4 Great Hikes on Kauai

Hawaii is hikers’ nirvana, with trails on every island for every level of hiking experience.

Hawaii is hikers’ nirvana, with trails on every island for every level of hiking experience, over multiple varieties of terra firma (and not-so-firma), showcasing every measure of our Islands’ world-renowned diversity of landscapes, climate zones and unsurpassed natural wonder.

Below you’ll find four great Kauai hikes, grouped by proficiency level, straight from the pages of HAWAII Magazine’s May/June 2014 Outdoors Issue feature “15 Great Hiking Trails.” We’ve already shared 6 Great Oahu Hikes and we’ll be sharing more on Maui and Hawaii Island in the coming days. Have fun out there and bring lots of water along!


Kuilau Ridge Trail

Wailua, Kauai

Distance: 4.5 miles, round-trip
Time: 2.5 hours
Terrain: Mountain ridge

↑ Many of Hawaii’s best hiking trails require far more mileage, difficulty and time to achieve the kind of scenic payoff the Kuilau Ridge Trail delivers on a relatively short, gentle trek even novice hikers can handle. Gradually ascending the east side of the Makaleha Mountains on the tracks of an old forest road, the trail opens up to views of perennially rain-soaked Mount Waialeale on clear days and, on all days, Mount Nounou—more famously known as “Sleeping Giant” for its ridgeline’s resemblance to a human figure in repose. The trail’s end is a wind-cooled ironwood grove with an awesome view of the Makaleha range’s highest peak, Kapehuaala, perfect for a picnic lunch before turning back. If time permits upon your return to the trailhead, wander the native and introduced flora of Keahua Arboretum or take a dip in the cool mountain-fed waters of Keahua Stream.

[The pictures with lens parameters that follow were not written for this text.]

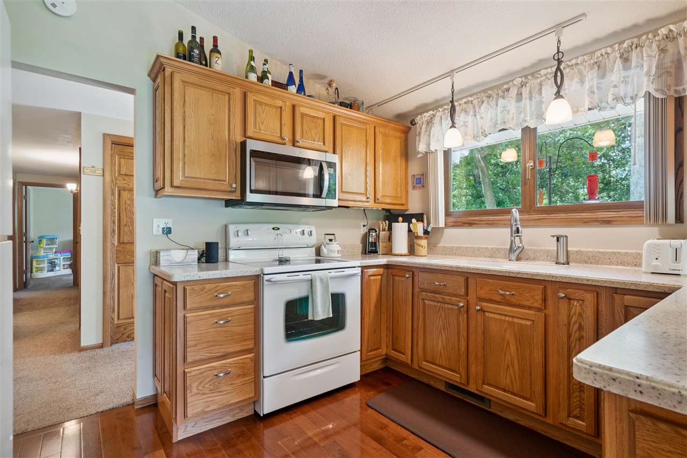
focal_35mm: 17
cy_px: 229
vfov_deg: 70.4
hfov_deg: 93.3
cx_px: 344
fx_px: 324
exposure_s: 1/3.33
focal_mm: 17
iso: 400
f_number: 9
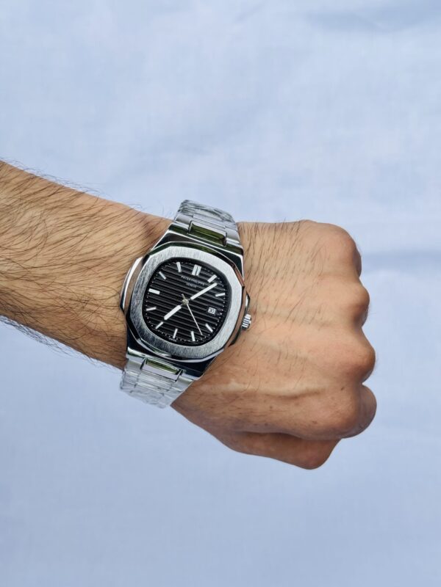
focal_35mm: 48
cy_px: 294
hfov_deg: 30.3
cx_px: 220
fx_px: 815
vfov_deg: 39.7
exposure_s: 1/1458
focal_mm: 6.76
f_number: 1.78
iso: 64
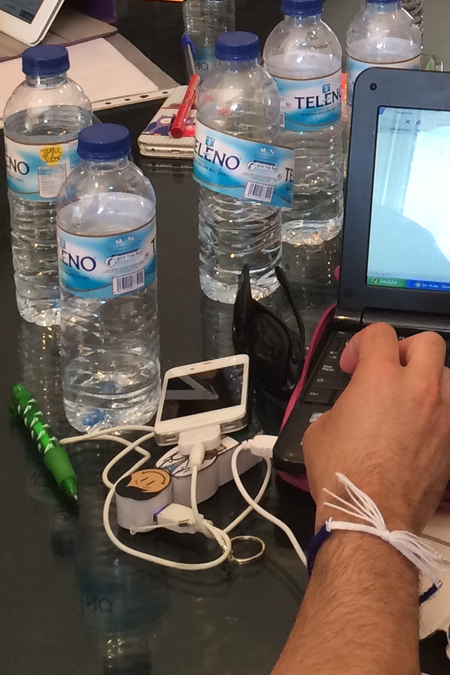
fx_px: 1762
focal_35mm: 94
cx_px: 535
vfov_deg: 20.8
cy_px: -34
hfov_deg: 14.1
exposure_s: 1/30
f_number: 2.2
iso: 32
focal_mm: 4.15
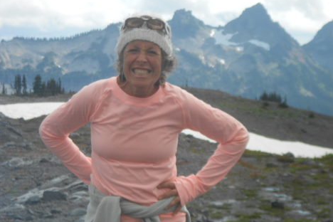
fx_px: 1258
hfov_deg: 15.1
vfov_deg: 10.1
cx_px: 166
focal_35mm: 136
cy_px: 99
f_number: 6.5
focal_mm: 23
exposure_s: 1/160
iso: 80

TRAILHEAD: End of Kuamoo Road at Keahua Arboretum

Hanakapiai  Falls Trail

Napali Coast, Kauai

Distance: 8 miles, round-trip
Time: Up to 12 hours
Terrain: Coastal; forest canopy

→ The best thing about this hike is the opportunity to squeeze a Napali Coast hike into a single day while still getting a taste of the scenic grandeur of the multi-day Kalalau Trail (see “Experts Only!”). Just make sure you start early. The first two miles of the trail actually is the Kalalau Trail, before taking a turn inland at Hanakapiai Beach. The hike is best in the summer when the beach’s beautiful white sand is intact (it disappears during winter wave season leaving a rocky shoreline) and Hanakapiai Stream is less swollen with water and easier to ford. (Do not try to cross the stream if the water level is high and the current is swift.) The hike into the valley forest is a muddy one but the payoff is a sight to behold: verdant cliff faces soaring more than 2,000 feet and 300-foot Hanakapiai Falls.

TRAILHEAD: End of Kuhio Highway (Route 560) at Kee Beach

The Kuilau Ridge Trail. Photo: Kicka Witte.


Awaawapuhi Trail

Kokee State Park, Kauai

Distance: 6.5 miles, round-trip
Time: 3 to 5 hours
Terrain: Forest canopy

↑ The payoff at the end of this descending trail meandering through a wind- and mist-chilled forest canopy at the top of a Napali coast cliff face is a view, from 2,500 feet above sea level, straight down into depths of narrow Awaawapuhi and Nualolo Valleys and the blue Pacific Ocean beyond. The elevation gain of 1,600 feet on the return trip gives the trail its “Medium Cool!” difficulty rating. But take some time on the way back to spot the dozens of species of endemic Hawaii rainforest and dry-land flora (identified in a trail guide available at the Kokee State Park visitor center). Though tempting, do not attempt to traverse the sheer ridge beyond the safety railing at the end of the trail to get a better view. The drop from the ridge’s end to the valley floor? More than 2,000-feet straight down.

TRAILHEAD: Off Kokee Road (Route 55) in Kokee State Park, just after mile marker 17


Kalalau Trail

Napali Coast, Kauai

Distance: 22 miles, round-trip
Time: Overnight; at least two days
Terrain: Coastal

→ The most popular back-packing trail in Hawaii, Kalalau also offers the only way to explore the breathtaking Napali Coast by land. Snaking high on the coast’s sea cliffs, back down to sea level as it crosses Hanakapiai Beach and passing five valleys on its run from end-of-highway Kee Beach to end-of-trail Kalalau Beach and Valley, the trail demands much of those who trek it. Required: at least two days—one to hike in, one to hike out; a tent, sleeping bag and enough food and freshwater for your stay; and a camping permit from the Division of State Parks (hawaiistateparks.org). Oh, and wicked stamina. Stay a couple of nights and you’ll have a day to explore Kalalau Valley, surrounded by lush, fluted cliffs more than 2,000 feet high.